■ WORK INSTRUCTION:
Your answer must be only the lines below from the one containing "168 176 225" through the one containing "354 316 1390", copied exactly, with the pictures left out.

(Dataset excerpts)
▬▬▬

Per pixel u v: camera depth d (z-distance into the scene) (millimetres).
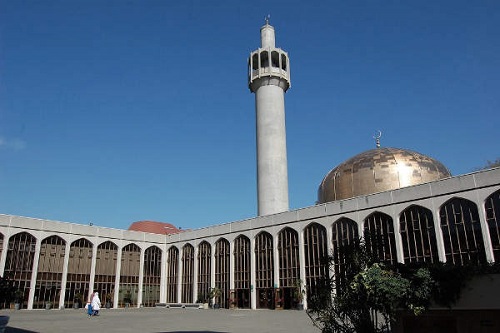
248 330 23000
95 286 54156
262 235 50531
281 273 47344
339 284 13602
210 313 40656
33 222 50250
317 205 45625
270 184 53688
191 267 58156
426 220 37562
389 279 12516
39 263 49969
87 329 24328
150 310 48750
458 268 12414
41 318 33688
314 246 45062
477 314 12008
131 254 58875
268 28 61250
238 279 51719
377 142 54000
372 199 41375
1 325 13359
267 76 57688
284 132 56938
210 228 56719
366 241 14547
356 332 12859
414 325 12938
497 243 33094
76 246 53750
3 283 14086
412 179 44812
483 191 34562
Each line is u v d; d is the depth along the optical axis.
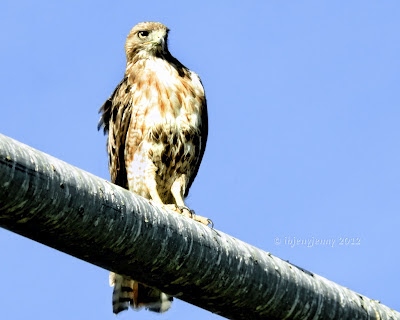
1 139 6.92
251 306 8.98
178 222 8.36
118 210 7.75
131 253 7.98
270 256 9.17
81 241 7.62
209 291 8.70
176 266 8.33
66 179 7.29
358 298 9.85
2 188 6.84
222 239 8.73
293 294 9.15
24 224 7.21
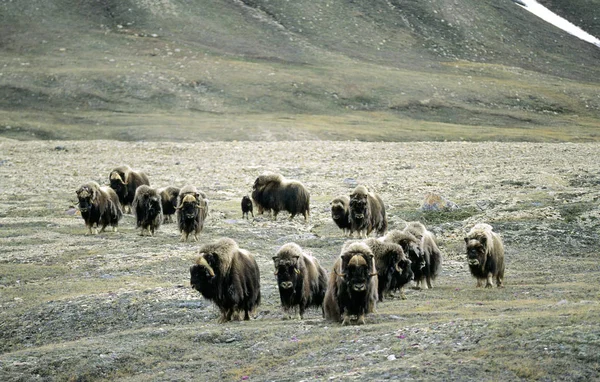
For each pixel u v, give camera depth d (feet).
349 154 508.12
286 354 116.26
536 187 335.47
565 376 91.66
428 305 150.92
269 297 164.66
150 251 231.30
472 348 103.04
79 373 120.78
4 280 200.23
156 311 157.28
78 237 261.85
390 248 145.28
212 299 138.62
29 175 434.30
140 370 120.88
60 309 163.53
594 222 257.34
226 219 293.84
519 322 110.01
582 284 169.07
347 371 102.27
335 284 130.11
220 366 115.65
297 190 286.87
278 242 248.73
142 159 508.94
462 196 319.06
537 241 243.40
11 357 130.72
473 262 172.96
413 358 102.37
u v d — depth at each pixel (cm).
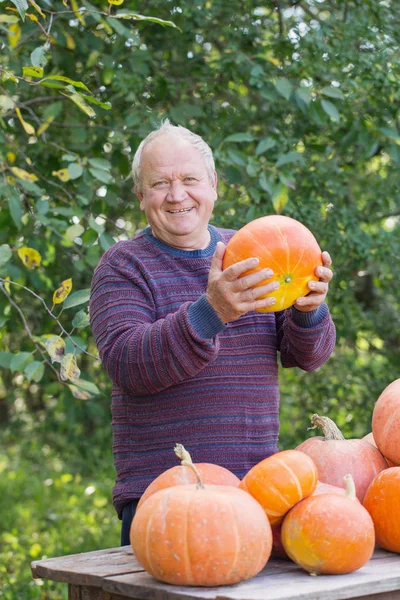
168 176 225
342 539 167
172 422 215
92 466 574
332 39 404
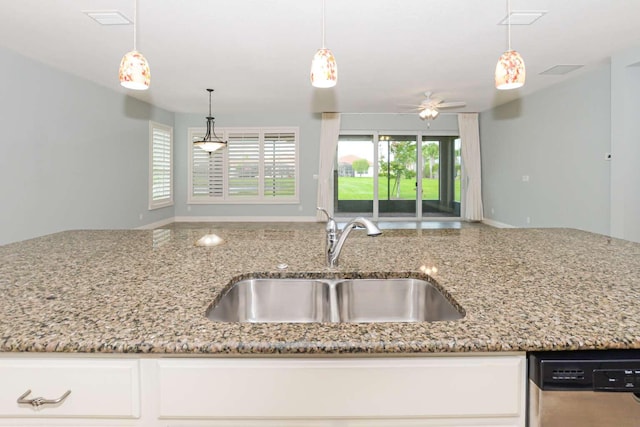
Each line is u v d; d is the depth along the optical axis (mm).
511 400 832
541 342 811
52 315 950
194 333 851
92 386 831
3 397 827
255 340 817
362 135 9344
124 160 6949
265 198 9266
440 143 9445
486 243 1922
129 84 1947
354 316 1390
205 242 1952
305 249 1781
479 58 4777
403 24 3693
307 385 825
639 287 1168
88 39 4078
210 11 3393
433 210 9555
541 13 3471
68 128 5457
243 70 5297
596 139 5457
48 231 5102
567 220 6105
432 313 1293
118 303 1039
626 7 3377
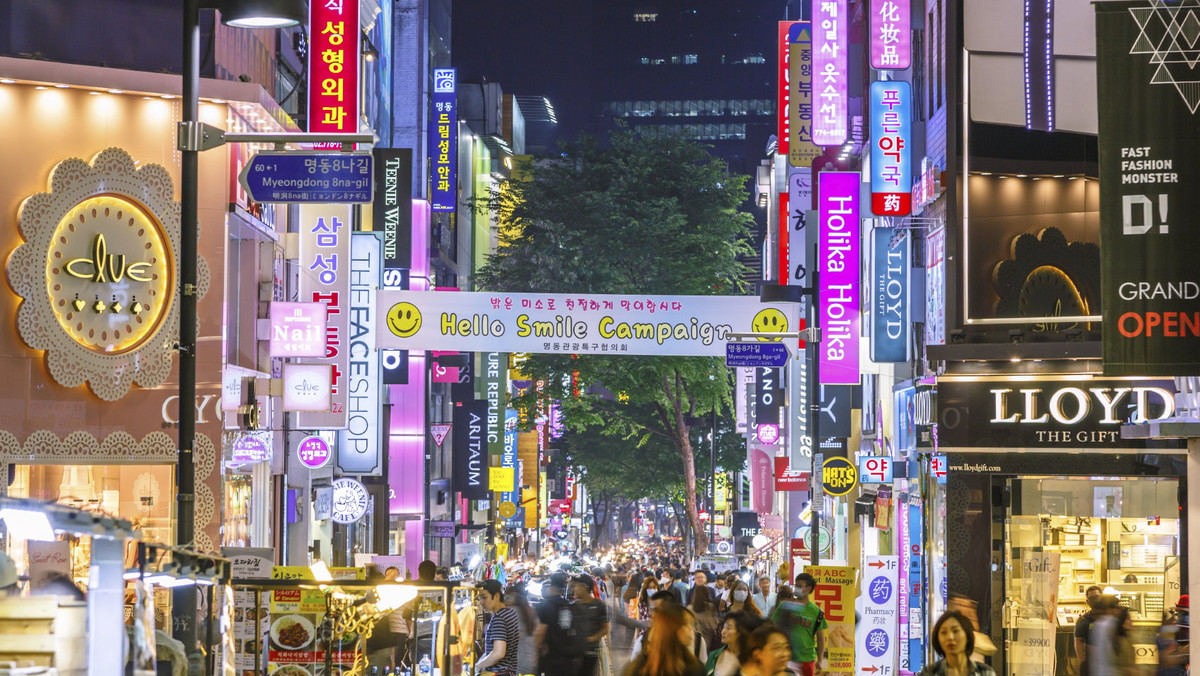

▬▬▬

■ ANSWER TO THE EXERCISE:
168 176 225
342 539 167
172 422 215
92 466 574
332 39 404
Each line is u v d; d is the depth along the optical axis (mm).
511 400 832
541 342 811
52 315 950
194 333 851
92 386 831
3 397 827
255 340 817
362 135 9344
124 160 6949
265 198 9266
440 143 9445
486 243 1922
129 84 1947
354 316 1390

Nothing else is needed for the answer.